▶ **TASK TO CARRY OUT**: Every entry should be duplicated verbatim, and no picture may appear in the copy.

Images with lens parameters:
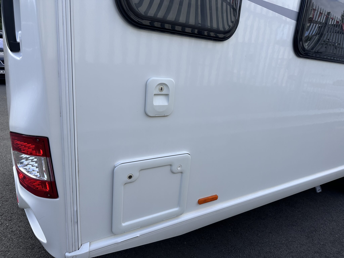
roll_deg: -3.6
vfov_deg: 56.8
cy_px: 129
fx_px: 239
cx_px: 172
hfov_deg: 71.6
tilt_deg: -15.5
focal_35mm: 24
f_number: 1.78
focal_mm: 6.86
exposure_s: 1/1949
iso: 80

▶ **RESPONSE BOX**:
roll_deg: -3.6
vfov_deg: 56.8
cy_px: 129
fx_px: 239
cx_px: 172
hfov_deg: 71.6
tilt_deg: -15.5
focal_35mm: 24
f_number: 1.78
focal_mm: 6.86
exposure_s: 1/1949
iso: 80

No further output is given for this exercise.